Comme elle l'avait pressenti en approchant, il ne semblait pas y avoir d'oxygène à respirer à cause de l'étroitesse des rues, renforcée par le flot de personnes qui y grouillait, et par le fait que l'horizon était totalement bouché. Quel que soit l'endroit où elle regardait, sa vision se trouvait bloquée par les bâtiments hauts et étroits, lui donnant un désagréable et affolant sentiment d'enfermement. Sa poitrine en était comprimée.
A rajouter à cela, le fait que les passants étaient forcés de marcher presque collés les uns aux autres rendait particulièrement prenante l'odeur des corps qui écrasait tout le reste.
Le premier réflexe de Richa face à ces premières observations fut de faire demi-tour pour s'extirper de cette ville où il lui semblait impossible de respirer. Au moins, dans la cité blanche, qu'elle savait à présent se nommer Port Blanc, la couleur blanche qui dominait donnait une impression de largeur et il y avait bien plus d'espaces, mais la plus grande fierté y était les bûchers sur lesquels mourraient des Humcréas.
Se résignant donc en prenant une profonde inspiration, ce dont elle aurait peut-être dû s'abstenir parce que l'odeur écœurante qui stagnait en profita pour s'insinuer dans sa gorge, la jeune fille renonça à quitter Plainiore pour plutôt se glisser dans la foule, ce qu'elle n'apprécia guère.
Premièrement car, avec sa petite taille, elle se sentait particulièrement écrasée au milieu des badauds, où elle avait la pénible sensation de se noyer, ensuite, car elle peinait à choisir sa propre direction, ne pouvant que suivre le flux, même si elle n'avait aucune destination précise à gagner dans la ville et, surtout, dernièrement, car il lui semblait que certains des contacts qu'elle subissait alors qu'elle avançait n'étaient pas que de simples accidents dus à la proximité des passants et elle n'avait même pas l'occasion de repousser ces mains baladeuses en expliquant à leur propriétaires que son corps n'appartenait qu'à elle-même et qu'un vêtement moulant n'était nullement une invitation à ce genre de comportements.
Tant de raisons pour elle de préférer évoluer en pleine forêt.
Certainement que l'atmosphère était moins poisseuse dans les quartiers plus aisés mais elle n'avait guère de chances d'y accéder.
Dès que l'occasion se présenta, elle s'extirpa de la foule pour s'engouffrer dans une autre rue, moins fréquentée, où elle se sentit plus à l'aise, mais à peine plus.
Une main sur la poitrine, elle tenta de reprendre son souffle, qu'elle découvrait saccadé à cause de cette sensation d'étouffement, tout en se répétant mentalement qu'il était impossible qu'il y ait moins d'oxygène à l'intérieur qu'à l'extérieur de la ville.

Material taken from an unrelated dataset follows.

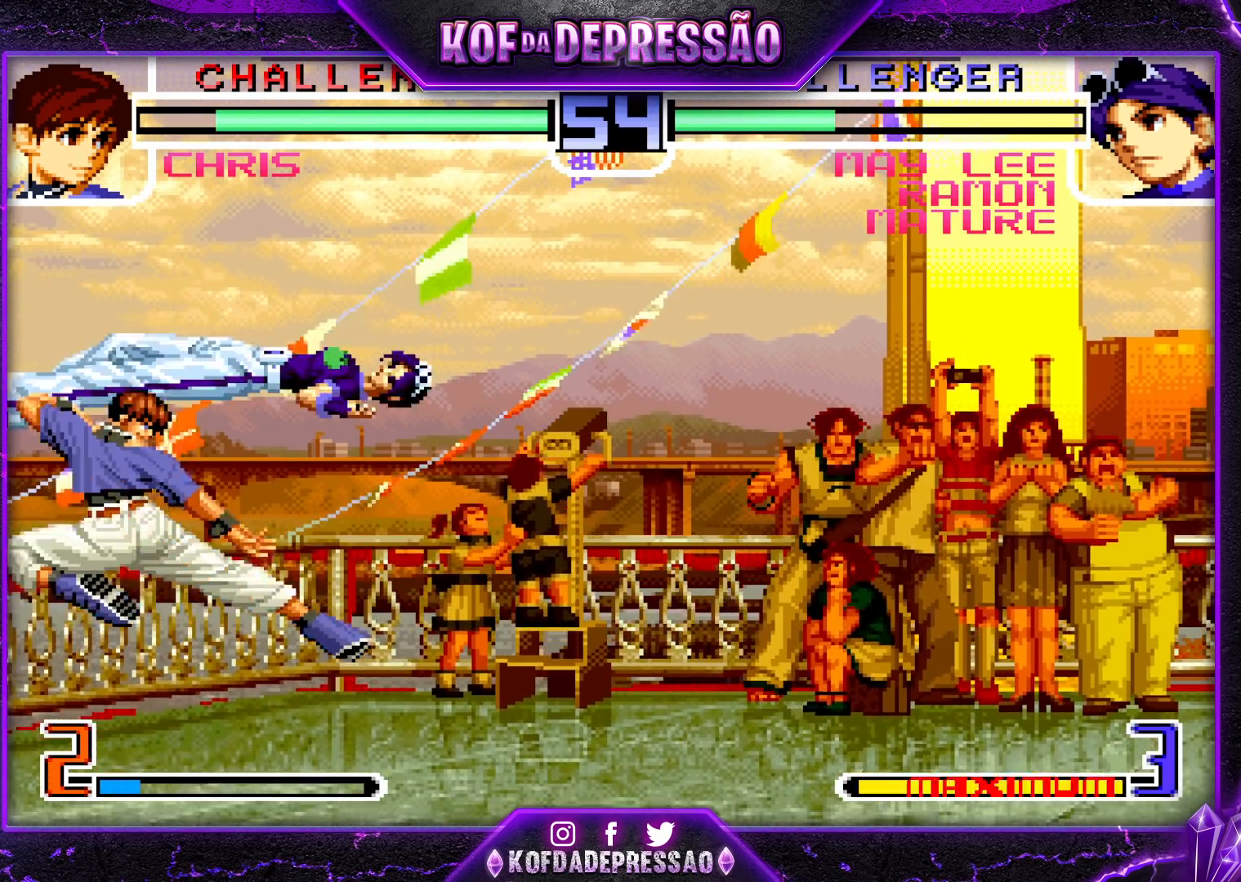
{"buttons": [], "left_stick": "down-right", "events": [[167, "left_stick", "center"], [317, "left_stick", "down-right"]]}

Se reprenant, maîtrisant comme elle le pouvait son malaise en le repoussant, elle cessa de se concentrer uniquement sur l'aspect déplaisant de sa courte progression dans la capitale des Terres de Plaines pour plutôt réfléchir à un endroit susceptible de lui échanger les objets qu'elle transportait dans sur son dos dans son sac contre de l'argent.
Les prêteurs sur gages existaient-ils dans l'Enclave ?
Il aurait été surprenant qu'il n'y en ait aucun équivalent. Même dans une société plus ou moins médiévale, surtout dans une société plus ou moins médiévale, les gens devaient se trouver forcés ou désireux de mettre des affaires au clou.
Elle devrait bien dénicher un revendeur, du genre à ne pas poser de questions sur la provenance de la marchandise et à se contenter de payer pour l'obtenir, même si elle risquait de ce fait d'avoir à faire à un individu peu scrupuleux qui pourrait tenter de leur proposer un prix en-dessous de la valeur de ces objets. Ça aurait pourtant été plus sûr pour elle, ne pouvant certainement pas expliquer qu'elle avait volé ce butin dans la demeure d'un vampire, qui l'avait capturée pour faire d'elle sa concubine forcée car il était un amateur de femmes elfes, après qu'une de ses captives, qu'elle avait libérées, l'ait décapité.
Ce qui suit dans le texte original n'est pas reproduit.